The task
Quote, word for word, every line starting at the line that contains "(374, 499) = (249, 231): mug -> phone" and ending with the last line of the records; include both of these lines and no others.

Data to use
★ ★ ★
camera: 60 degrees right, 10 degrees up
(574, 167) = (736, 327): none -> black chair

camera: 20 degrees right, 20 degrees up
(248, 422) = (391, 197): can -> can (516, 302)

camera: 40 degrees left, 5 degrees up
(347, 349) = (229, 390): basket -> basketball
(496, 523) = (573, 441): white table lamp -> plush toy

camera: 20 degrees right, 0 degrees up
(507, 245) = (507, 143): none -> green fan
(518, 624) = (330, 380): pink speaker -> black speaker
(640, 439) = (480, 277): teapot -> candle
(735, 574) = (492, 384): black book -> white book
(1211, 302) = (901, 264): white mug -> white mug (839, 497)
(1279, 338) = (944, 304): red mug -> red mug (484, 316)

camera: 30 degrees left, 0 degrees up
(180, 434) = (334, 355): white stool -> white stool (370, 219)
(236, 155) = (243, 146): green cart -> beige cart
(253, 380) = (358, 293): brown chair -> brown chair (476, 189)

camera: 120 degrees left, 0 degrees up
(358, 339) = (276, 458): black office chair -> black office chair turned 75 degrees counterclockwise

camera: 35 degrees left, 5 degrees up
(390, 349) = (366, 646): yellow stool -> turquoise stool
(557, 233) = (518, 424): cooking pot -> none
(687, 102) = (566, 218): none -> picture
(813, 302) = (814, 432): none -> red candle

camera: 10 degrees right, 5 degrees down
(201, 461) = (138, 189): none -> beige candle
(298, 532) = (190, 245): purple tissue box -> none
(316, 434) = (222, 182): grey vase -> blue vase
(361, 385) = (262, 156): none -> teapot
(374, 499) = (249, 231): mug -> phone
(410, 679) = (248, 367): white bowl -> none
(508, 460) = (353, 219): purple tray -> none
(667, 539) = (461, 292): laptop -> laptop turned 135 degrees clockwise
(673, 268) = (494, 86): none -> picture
★ ★ ★
Worked solution
(374, 499) = (249, 231): mug -> phone
(410, 679) = (248, 367): white bowl -> none
(508, 460) = (353, 219): purple tray -> none
(667, 539) = (461, 292): laptop -> laptop turned 135 degrees clockwise
(673, 268) = (494, 86): none -> picture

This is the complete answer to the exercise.